Before you open a real Forex account, you should learn about the most common mental mistakes new traders make.
You'll probably keep making them anyway, but at least you'll realize that you're making them which makes it easier to correct them.
1. Overconfidence
Trading for a living can be a dream come true, but it can also be a nightmare. If you think trading is easy, you're done before you even start.
Trading is not easy. Trading is difficult. Really difficult.
It's hard to stay mentally focused and Stay disciplined. Know that getting into this increases your chances of success dramatically.
2. Lack of emotional control
Your mind always assumes the worst. He does this to protect you from harm.
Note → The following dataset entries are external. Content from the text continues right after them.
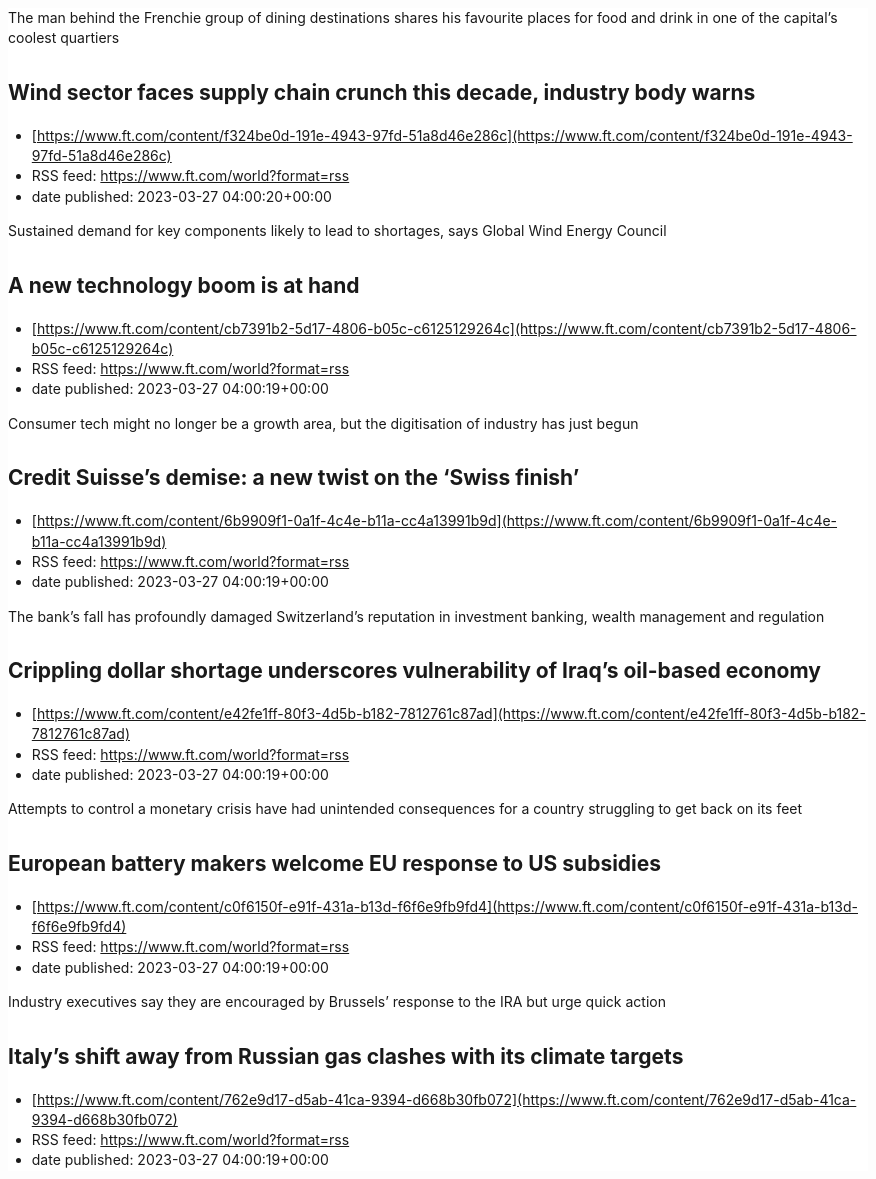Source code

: The man behind the Frenchie group of dining destinations shares his favourite places for food and drink in one of the capital’s coolest quartiers

## Wind sector faces supply chain crunch this decade, industry body warns
 - [https://www.ft.com/content/f324be0d-191e-4943-97fd-51a8d46e286c](https://www.ft.com/content/f324be0d-191e-4943-97fd-51a8d46e286c)
 - RSS feed: https://www.ft.com/world?format=rss
 - date published: 2023-03-27 04:00:20+00:00

Sustained demand for key components likely to lead to shortages, says Global Wind Energy Council

## A new technology boom is at hand
 - [https://www.ft.com/content/cb7391b2-5d17-4806-b05c-c6125129264c](https://www.ft.com/content/cb7391b2-5d17-4806-b05c-c6125129264c)
 - RSS feed: https://www.ft.com/world?format=rss
 - date published: 2023-03-27 04:00:19+00:00

Consumer tech might no longer be a growth area, but the digitisation of industry has just begun

## Credit Suisse’s demise: a new twist on the ‘Swiss finish’
 - [https://www.ft.com/content/6b9909f1-0a1f-4c4e-b11a-cc4a13991b9d](https://www.ft.com/content/6b9909f1-0a1f-4c4e-b11a-cc4a13991b9d)
 - RSS feed: https://www.ft.com/world?format=rss
 - date published: 2023-03-27 04:00:19+00:00

The bank’s fall has profoundly damaged Switzerland’s reputation in investment banking, wealth management and regulation

## Crippling dollar shortage underscores vulnerability of Iraq’s oil-based economy
 - [https://www.ft.com/content/e42fe1ff-80f3-4d5b-b182-7812761c87ad](https://www.ft.com/content/e42fe1ff-80f3-4d5b-b182-7812761c87ad)
 - RSS feed: https://www.ft.com/world?format=rss
 - date published: 2023-03-27 04:00:19+00:00

Attempts to control a monetary crisis have had unintended consequences for a country struggling to get back on its feet

## European battery makers welcome EU response to US subsidies
 - [https://www.ft.com/content/c0f6150f-e91f-431a-b13d-f6f6e9fb9fd4](https://www.ft.com/content/c0f6150f-e91f-431a-b13d-f6f6e9fb9fd4)
 - RSS feed: https://www.ft.com/world?format=rss
 - date published: 2023-03-27 04:00:19+00:00

Industry executives say they are encouraged by Brussels’ response to the IRA but urge quick action

## Italy’s shift away from Russian gas clashes with its climate targets
 - [https://www.ft.com/content/762e9d17-d5ab-41ca-9394-d668b30fb072](https://www.ft.com/content/762e9d17-d5ab-41ca-9394-d668b30fb072)
 - RSS feed: https://www.ft.com/world?format=rss
 - date published: 2023-03-27 04:00:19+00:00
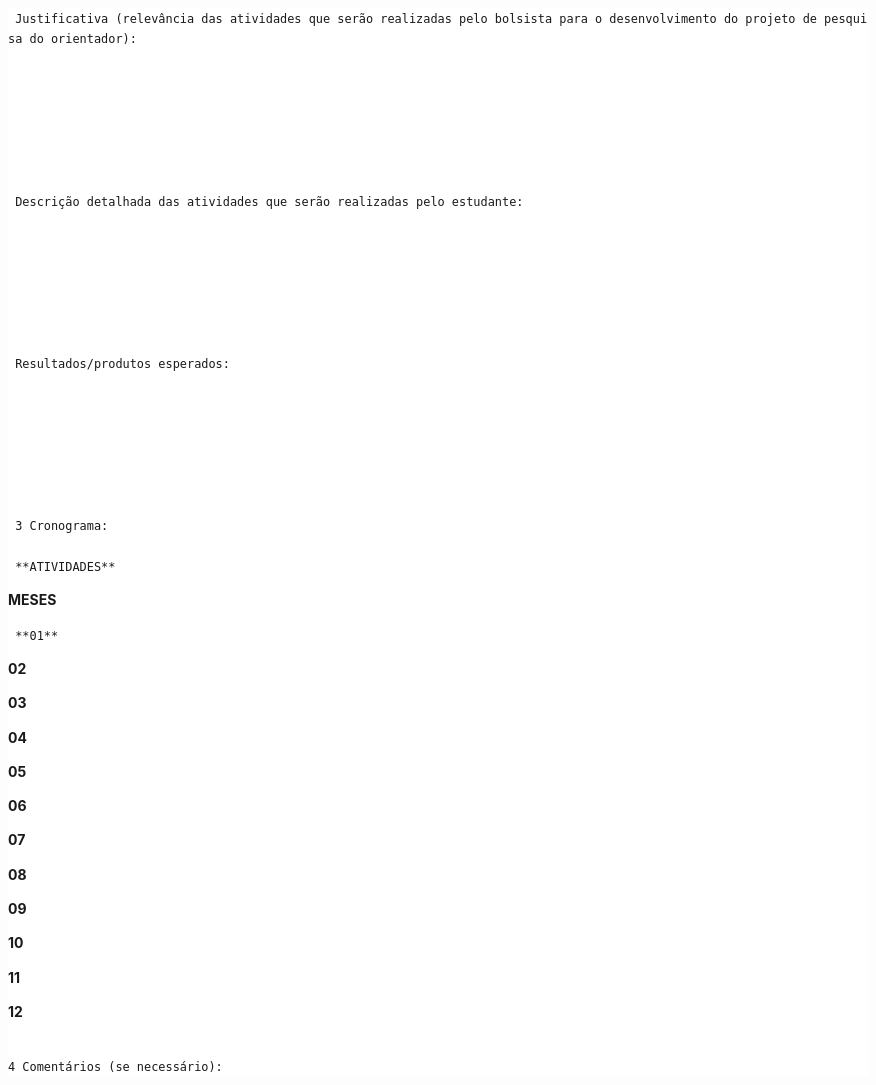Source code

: 
  

  

     Justificativa (relevância das atividades que serão realizadas pelo bolsista para o desenvolvimento do projeto de pesquisa do orientador):

  

  

  

     Descrição detalhada das atividades que serão realizadas pelo estudante:

  

  

  

     Resultados/produtos esperados:

  

  

  

     3 Cronograma:

     **ATIVIDADES**

   **MESES**

     **01**

   **02**

   **03**

   **04**

   **05**

   **06**

   **07**

   **08**

   **09**

   **10**

   **11**

   **12**

                                                                                                                                                                             4 Comentários (se necessário):

      

  

  

  

  

  

  
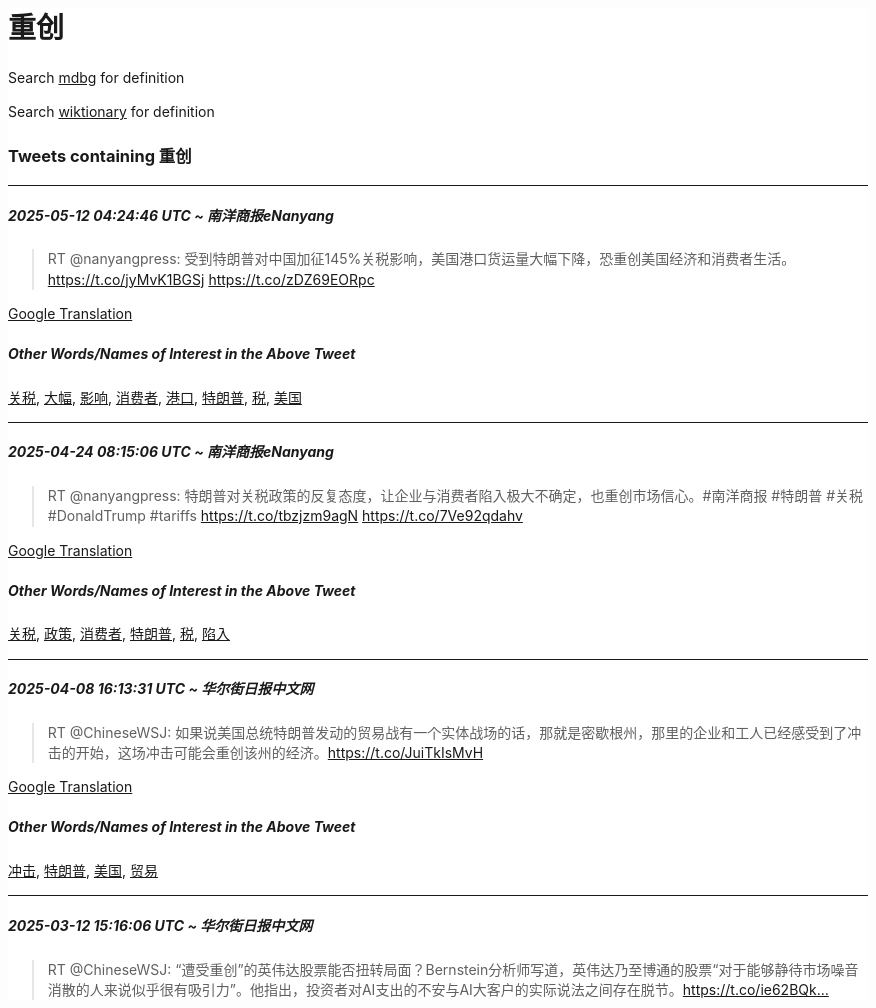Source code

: # 重创

Search [mdbg](https://www.mdbg.net/chinese/dictionary?page=worddict&wdrst=0&wdqb=重创) for definition

Search [wiktionary](https://en.wiktionary.org/wiki/重创) for definition

### Tweets containing 重创

___
##### 2025-05-12 04:24:46 UTC ~ 南洋商报eNanyang
> RT @nanyangpress: 受到特朗普对中国加征145%关税影响，美国港口货运量大幅下降，恐重创美国经济和消费者生活。https://t.co/jyMvK1BGSj https://t.co/zDZ69EORpc

[Google Translation](https://translate.google.com/?hi=en&tab=TT&sl=zh-CN&tl=en&op=translate&text=RT+%40nanyangpress%3A+%E5%8F%97%E5%88%B0%E7%89%B9%E6%9C%97%E6%99%AE%E5%AF%B9%E4%B8%AD%E5%9B%BD%E5%8A%A0%E5%BE%81145%25%E5%85%B3%E7%A8%8E%E5%BD%B1%E5%93%8D%EF%BC%8C%E7%BE%8E%E5%9B%BD%E6%B8%AF%E5%8F%A3%E8%B4%A7%E8%BF%90%E9%87%8F%E5%A4%A7%E5%B9%85%E4%B8%8B%E9%99%8D%EF%BC%8C%E6%81%90%E9%87%8D%E5%88%9B%E7%BE%8E%E5%9B%BD%E7%BB%8F%E6%B5%8E%E5%92%8C%E6%B6%88%E8%B4%B9%E8%80%85%E7%94%9F%E6%B4%BB%E3%80%82https%3A%2F%2Ft.co%2FjyMvK1BGSj+https%3A%2F%2Ft.co%2FzDZ69EORpc)
##### Other Words/Names of Interest in the Above Tweet
[关税](关税.md), [大幅](大幅.md), [影响](影响.md), [消费者](消费者.md), [港口](港口.md), [特朗普](特朗普.md), [税](税.md), [美国](美国.md)
___
##### 2025-04-24 08:15:06 UTC ~ 南洋商报eNanyang
> RT @nanyangpress: 特朗普对关税政策的反复态度，让企业与消费者陷入极大不确定，也重创市场信心。#南洋商报 #特朗普 #关税 #DonaldTrump #tariffs https://t.co/tbzjzm9agN https://t.co/7Ve92qdahv

[Google Translation](https://translate.google.com/?hi=en&tab=TT&sl=zh-CN&tl=en&op=translate&text=RT+%40nanyangpress%3A+%E7%89%B9%E6%9C%97%E6%99%AE%E5%AF%B9%E5%85%B3%E7%A8%8E%E6%94%BF%E7%AD%96%E7%9A%84%E5%8F%8D%E5%A4%8D%E6%80%81%E5%BA%A6%EF%BC%8C%E8%AE%A9%E4%BC%81%E4%B8%9A%E4%B8%8E%E6%B6%88%E8%B4%B9%E8%80%85%E9%99%B7%E5%85%A5%E6%9E%81%E5%A4%A7%E4%B8%8D%E7%A1%AE%E5%AE%9A%EF%BC%8C%E4%B9%9F%E9%87%8D%E5%88%9B%E5%B8%82%E5%9C%BA%E4%BF%A1%E5%BF%83%E3%80%82%23%E5%8D%97%E6%B4%8B%E5%95%86%E6%8A%A5+%23%E7%89%B9%E6%9C%97%E6%99%AE+%23%E5%85%B3%E7%A8%8E+%23DonaldTrump+%23tariffs+https%3A%2F%2Ft.co%2Ftbzjzm9agN+https%3A%2F%2Ft.co%2F7Ve92qdahv)
##### Other Words/Names of Interest in the Above Tweet
[关税](关税.md), [政策](政策.md), [消费者](消费者.md), [特朗普](特朗普.md), [税](税.md), [陷入](陷入.md)
___
##### 2025-04-08 16:13:31 UTC ~ 华尔街日报中文网
> RT @ChineseWSJ: 如果说美国总统特朗普发动的贸易战有一个实体战场的话，那就是密歇根州，那里的企业和工人已经感受到了冲击的开始，这场冲击可能会重创该州的经济。https://t.co/JuiTkIsMvH

[Google Translation](https://translate.google.com/?hi=en&tab=TT&sl=zh-CN&tl=en&op=translate&text=RT+%40ChineseWSJ%3A+%E5%A6%82%E6%9E%9C%E8%AF%B4%E7%BE%8E%E5%9B%BD%E6%80%BB%E7%BB%9F%E7%89%B9%E6%9C%97%E6%99%AE%E5%8F%91%E5%8A%A8%E7%9A%84%E8%B4%B8%E6%98%93%E6%88%98%E6%9C%89%E4%B8%80%E4%B8%AA%E5%AE%9E%E4%BD%93%E6%88%98%E5%9C%BA%E7%9A%84%E8%AF%9D%EF%BC%8C%E9%82%A3%E5%B0%B1%E6%98%AF%E5%AF%86%E6%AD%87%E6%A0%B9%E5%B7%9E%EF%BC%8C%E9%82%A3%E9%87%8C%E7%9A%84%E4%BC%81%E4%B8%9A%E5%92%8C%E5%B7%A5%E4%BA%BA%E5%B7%B2%E7%BB%8F%E6%84%9F%E5%8F%97%E5%88%B0%E4%BA%86%E5%86%B2%E5%87%BB%E7%9A%84%E5%BC%80%E5%A7%8B%EF%BC%8C%E8%BF%99%E5%9C%BA%E5%86%B2%E5%87%BB%E5%8F%AF%E8%83%BD%E4%BC%9A%E9%87%8D%E5%88%9B%E8%AF%A5%E5%B7%9E%E7%9A%84%E7%BB%8F%E6%B5%8E%E3%80%82https%3A%2F%2Ft.co%2FJuiTkIsMvH)
##### Other Words/Names of Interest in the Above Tweet
[冲击](冲击.md), [特朗普](特朗普.md), [美国](美国.md), [贸易](贸易.md)
___
##### 2025-03-12 15:16:06 UTC ~ 华尔街日报中文网
> RT @ChineseWSJ: “遭受重创”的英伟达股票能否扭转局面？Bernstein分析师写道，英伟达乃至博通的股票“对于能够静待市场噪音消散的人来说似乎很有吸引力”。他指出，投资者对AI支出的不安与AI大客户的实际说法之间存在脱节。https://t.co/ie62BQk…
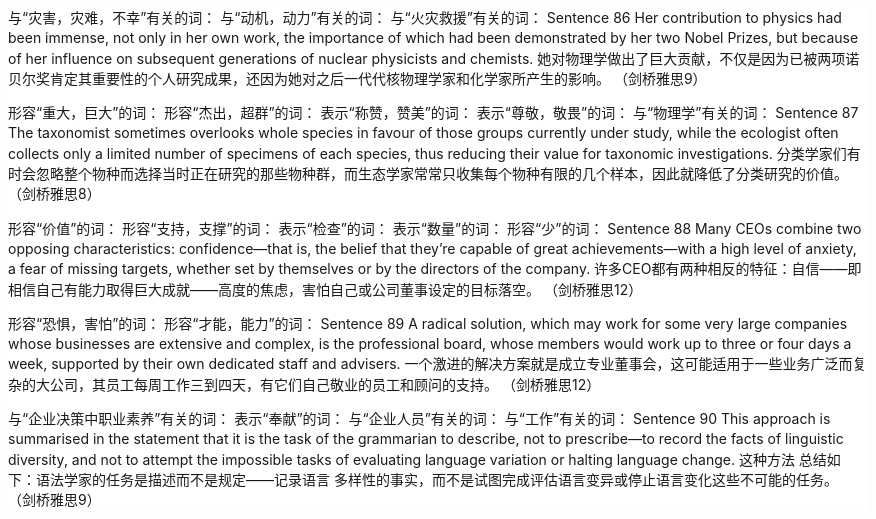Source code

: 与“灾害，灾难，不幸”有关的词：
与“动机，动力”有关的词：
与“火灾救援”有关的词：
Sentence 86
Her contribution to physics had been immense, not only in her own work, the importance of which had been demonstrated by her two Nobel Prizes, but because of her influence on subsequent generations of nuclear physicists and chemists.
她对物理学做出了巨大贡献，不仅是因为已被两项诺贝尔奖肯定其重要性的个人研究成果，还因为她对之后一代代核物理学家和化学家所产生的影响。
（剑桥雅思9）

形容“重大，巨大”的词：
形容“杰出，超群”的词：
表示“称赞，赞美”的词：
表示“尊敬，敬畏”的词：
与“物理学”有关的词：
Sentence 87
The taxonomist sometimes overlooks whole species in favour of those groups currently under study, while the ecologist often collects only a limited number of specimens of each species, thus reducing their value for taxonomic investigations.
分类学家们有时会忽略整个物种而选择当时正在研究的那些物种群，而生态学家常常只收集每个物种有限的几个样本，因此就降低了分类研究的价值。
（剑桥雅思8）

形容“价值”的词：
形容“支持，支撑”的词：
表示“检查”的词：
表示“数量”的词：
形容“少”的词：
Sentence 88
Many CEOs combine two opposing characteristics: confidence—that is, the belief that they’re capable of great achievements—with a high level of anxiety, a fear of missing targets, whether set by themselves or by the directors of the company.
许多CEO都有两种相反的特征：自信——即相信自己有能力取得巨大成就——高度的焦虑，害怕自己或公司董事设定的目标落空。
（剑桥雅思12）

形容“恐惧，害怕”的词：
形容“才能，能力”的词：
Sentence 89
A radical solution, which may work for some very large companies whose businesses are extensive and complex, is the professional board, whose members would work up to three or four days a week, supported by their own dedicated staff and advisers.
一个激进的解决方案就是成立专业董事会，这可能适用于一些业务广泛而复杂的大公司，其员工每周工作三到四天，有它们自己敬业的员工和顾问的支持。
（剑桥雅思12）

与“企业决策中职业素养”有关的词：
表示“奉献”的词：
与“企业人员”有关的词：
与“工作”有关的词：
Sentence 90
This approach is summarised in the statement that it is the task of the grammarian to describe, not to prescribe—to record the facts of linguistic diversity, and not to attempt the impossible tasks of evaluating language variation or halting language change.
这种方法 总结如下：语法学家的任务是描述而不是规定——记录语言 多样性的事实，而不是试图完成评估语言变异或停止语言变化这些不可能的任务。
（剑桥雅思9）
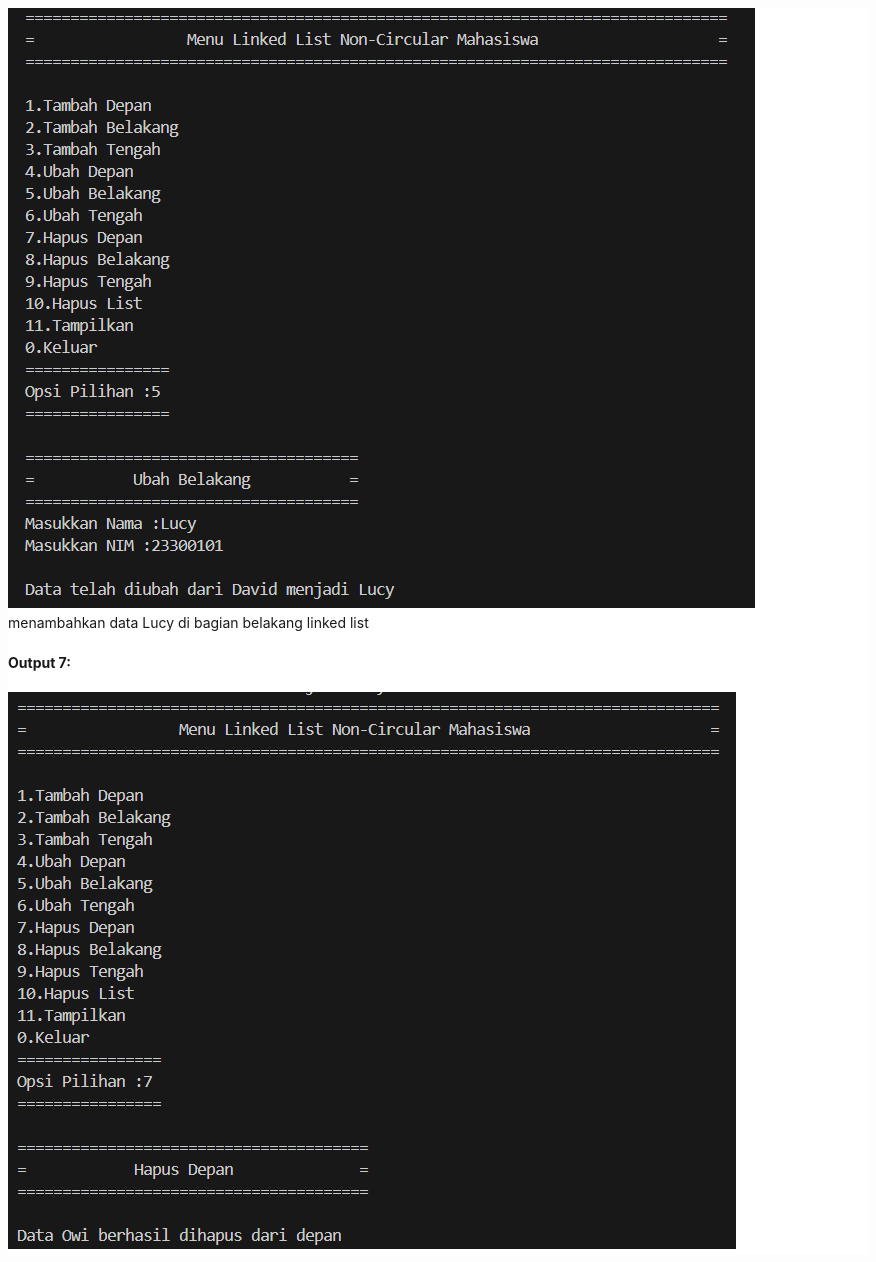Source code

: ![6](46.png)<br/>
menambahkan data Lucy di bagian belakang linked list
#### Output 7:
![7](47.png)<br/>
Since there is a possibility that you will lose money and all the psychological suffering that brings, the mind tells you not to trade.
You have to learn how to bypass this self-protection mechanism if you want to become a trader. Talk to your mind. Tell her you're fine doing business. Remind him that you have a stopping point in place and you won't be hurt if it doesn't work out.
Convince your mind that in order to make money from trading, you need to take risks, and that the risks you take have been carefully planned and measured.
3. Deceive yourself
Once you get into a trade, don't try to justify its merits. The market does it for you. The end result of your trade should be stop loss, break even or take profit.
Once you finish a trade, don't dwell on it. Every trade is different and what worked this time may fail next time.
Review it briefly and move on to the next trade.
Focus on overall trading and do not spend too much time on each individual trade.
This will make you an excellent trader. Accept the results of your trades, but don't accept not sticking to your game plan.
4. Jumping gun
Traders constantly jump into the right position at the wrong time because they fear missing out, especially at market turning points.
Don't be afraid to miss the first 25% of the action, then exit after 75%. Getting 50% of confirmed traffic will produce great results.
You also won't have to deal with stopping out and then watching the price reverse and move in your direction.
5. Not thinking about possibilities
Accept your trading losses as a fact of forex trading.
Don't put pressure on yourself or try to unnecessarily manipulate your pre-set stop loss and take profit. Don't expect to be right 100% of the time.